It's scary enough just knowing you have to go into the hospital for surgery or some other procedure. It's even scarier to think you could come out sicker than when you went in. But it's downright terrifying to think that you could contract a deadly bacterial infection without going anywhere near a hospital. Unfortunately, that's the harsh reality we're facing with MRSA-a potentially lethal strain of bacteria known as methicillin resistant staphylococcus aureus.
After decades of over-prescribing antibiotics, doctors have all but forced these staph bacteria to mutate, growing stronger with each generation and making themselves immune to antibiotics that once were effective against them. Hospitals have been battling MRSA (often pronounced as 'mersa') for many years, but it has now escaped the confines of the hospital walls.
It's alarming to me that MRSA had to reach this level before news of its dire consequences was made known to the public at large. Healthcare workers have been well aware of its existence for a very long time. No longer the problem of just hospitals and nursing homes, these deadly bacteria are spreading infection in gyms, locker rooms, prisons, urban neighborhoods and schools.
Estimates are already being made that deaths from fatal staph infections may well exceed those caused by AIDS. The cause for concern is real. According to the Journal of the American Medical Association (JAMA), the overall incidence rate is about 32 invasive infections per 100,000 people, a figure that JAMA describes as "astounding".
Only about a fourth of the cases studied involved hospitalized patients, but more than half were somewhere in the health care system, such as those having undergone recent surgery or people on dialysis. The major way this deadly superbug spreads is through open wounds and from contact with medical equipment. The problem is compounded by the fact that healthy people carry staph bacteria on their skin or in their noses and can spread it by direct skin to skin contact with another person.
Many staph infections present themselves as a mild skin infection. But if the staph bacteria enter the bloodstream or destroy flesh, they can be fatal. The federal Center for Disease Control (CDC) is calling MRSA a "major public health concern". In 2005, the year the research was done, it was estimated there were more than 94,000 cases nationwide. Of those, roughly 19,000 people died. That same year, AIDS killed just over 17,000 people.
In Virginia, where a 17 year old recently died after MRSA infected his liver, lungs and the muscles of his heart, Governor Tim Kaine has signed an emergency regulation that requires labs to report confirmed cases of MRSA to the Virginia Department of Health so the state can keep better tabs on the infection.

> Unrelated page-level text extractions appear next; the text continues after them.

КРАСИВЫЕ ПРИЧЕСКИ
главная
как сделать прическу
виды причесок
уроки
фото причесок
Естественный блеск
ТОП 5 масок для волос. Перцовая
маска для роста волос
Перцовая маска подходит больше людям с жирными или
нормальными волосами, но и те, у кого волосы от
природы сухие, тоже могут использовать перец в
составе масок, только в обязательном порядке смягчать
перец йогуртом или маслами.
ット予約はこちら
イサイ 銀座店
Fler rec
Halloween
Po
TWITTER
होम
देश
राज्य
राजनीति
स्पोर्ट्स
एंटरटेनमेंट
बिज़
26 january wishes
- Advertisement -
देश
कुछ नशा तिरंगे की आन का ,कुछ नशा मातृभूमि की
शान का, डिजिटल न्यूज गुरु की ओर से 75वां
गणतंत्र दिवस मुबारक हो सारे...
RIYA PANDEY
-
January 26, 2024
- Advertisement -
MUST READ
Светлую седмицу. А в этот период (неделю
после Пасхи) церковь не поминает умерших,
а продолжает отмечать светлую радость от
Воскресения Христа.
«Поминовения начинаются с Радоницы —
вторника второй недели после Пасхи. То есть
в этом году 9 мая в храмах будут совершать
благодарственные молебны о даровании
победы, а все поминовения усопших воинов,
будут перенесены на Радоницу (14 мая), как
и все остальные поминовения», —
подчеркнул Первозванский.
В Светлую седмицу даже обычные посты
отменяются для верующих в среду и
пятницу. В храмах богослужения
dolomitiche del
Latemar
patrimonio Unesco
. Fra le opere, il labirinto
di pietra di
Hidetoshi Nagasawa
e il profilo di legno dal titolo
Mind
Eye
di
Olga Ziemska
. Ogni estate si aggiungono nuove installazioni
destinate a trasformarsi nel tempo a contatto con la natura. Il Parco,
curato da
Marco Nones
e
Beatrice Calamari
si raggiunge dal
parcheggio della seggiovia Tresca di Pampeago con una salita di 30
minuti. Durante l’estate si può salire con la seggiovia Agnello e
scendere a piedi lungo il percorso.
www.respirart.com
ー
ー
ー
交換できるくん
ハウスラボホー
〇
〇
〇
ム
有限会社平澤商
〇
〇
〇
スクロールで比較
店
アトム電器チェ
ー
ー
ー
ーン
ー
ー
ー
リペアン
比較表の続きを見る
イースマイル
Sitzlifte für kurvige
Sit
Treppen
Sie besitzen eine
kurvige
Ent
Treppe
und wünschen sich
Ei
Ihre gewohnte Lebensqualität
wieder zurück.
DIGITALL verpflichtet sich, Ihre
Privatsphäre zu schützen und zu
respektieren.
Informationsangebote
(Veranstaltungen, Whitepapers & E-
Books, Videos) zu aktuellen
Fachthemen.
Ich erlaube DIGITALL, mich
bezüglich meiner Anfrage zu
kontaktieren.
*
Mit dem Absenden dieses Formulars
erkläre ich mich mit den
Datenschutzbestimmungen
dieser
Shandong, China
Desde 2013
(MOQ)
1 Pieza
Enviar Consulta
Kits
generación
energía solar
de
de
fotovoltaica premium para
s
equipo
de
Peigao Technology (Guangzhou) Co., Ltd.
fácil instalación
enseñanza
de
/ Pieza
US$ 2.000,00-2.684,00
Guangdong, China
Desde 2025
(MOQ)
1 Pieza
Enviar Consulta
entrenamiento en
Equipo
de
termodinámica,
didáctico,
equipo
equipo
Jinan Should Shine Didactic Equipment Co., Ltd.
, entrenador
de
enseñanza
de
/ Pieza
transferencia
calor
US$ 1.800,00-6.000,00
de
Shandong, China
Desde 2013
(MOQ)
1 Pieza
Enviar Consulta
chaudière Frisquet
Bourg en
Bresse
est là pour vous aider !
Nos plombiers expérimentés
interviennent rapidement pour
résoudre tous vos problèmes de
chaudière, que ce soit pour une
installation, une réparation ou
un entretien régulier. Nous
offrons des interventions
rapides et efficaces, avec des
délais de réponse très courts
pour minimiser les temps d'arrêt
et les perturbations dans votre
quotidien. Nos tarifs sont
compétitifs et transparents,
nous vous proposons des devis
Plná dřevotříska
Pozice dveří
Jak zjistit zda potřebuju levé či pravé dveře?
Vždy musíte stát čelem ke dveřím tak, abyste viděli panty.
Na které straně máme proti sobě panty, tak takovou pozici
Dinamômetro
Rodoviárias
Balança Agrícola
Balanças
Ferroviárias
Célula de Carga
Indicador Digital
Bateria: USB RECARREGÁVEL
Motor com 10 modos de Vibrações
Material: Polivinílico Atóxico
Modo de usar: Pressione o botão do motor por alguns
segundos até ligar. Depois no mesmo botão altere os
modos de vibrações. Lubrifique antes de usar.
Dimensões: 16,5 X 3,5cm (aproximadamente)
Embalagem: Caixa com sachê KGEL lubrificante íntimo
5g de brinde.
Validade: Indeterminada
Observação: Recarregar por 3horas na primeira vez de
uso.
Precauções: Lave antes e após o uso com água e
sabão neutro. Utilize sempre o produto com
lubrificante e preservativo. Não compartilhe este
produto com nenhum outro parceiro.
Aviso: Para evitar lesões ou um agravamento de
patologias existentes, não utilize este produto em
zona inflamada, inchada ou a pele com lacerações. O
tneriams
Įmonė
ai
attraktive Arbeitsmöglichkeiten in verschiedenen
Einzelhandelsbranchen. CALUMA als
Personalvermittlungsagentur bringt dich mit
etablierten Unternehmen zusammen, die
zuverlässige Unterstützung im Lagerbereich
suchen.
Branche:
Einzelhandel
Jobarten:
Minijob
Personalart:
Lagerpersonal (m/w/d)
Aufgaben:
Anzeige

It is now common practice in many hospitals to screen patients for MRSA as they enter the hospital setting. But it's being discovered in schools and daycare centers and places that have no such screening methods. Athletes, normally considered some of our strongest, healthiest citizens are considered to have a high risk of contracting the disease. Once MRSA takes hold, it can take as little as 12 hours for someone to go from feeling fine to needing immediate hospitalization.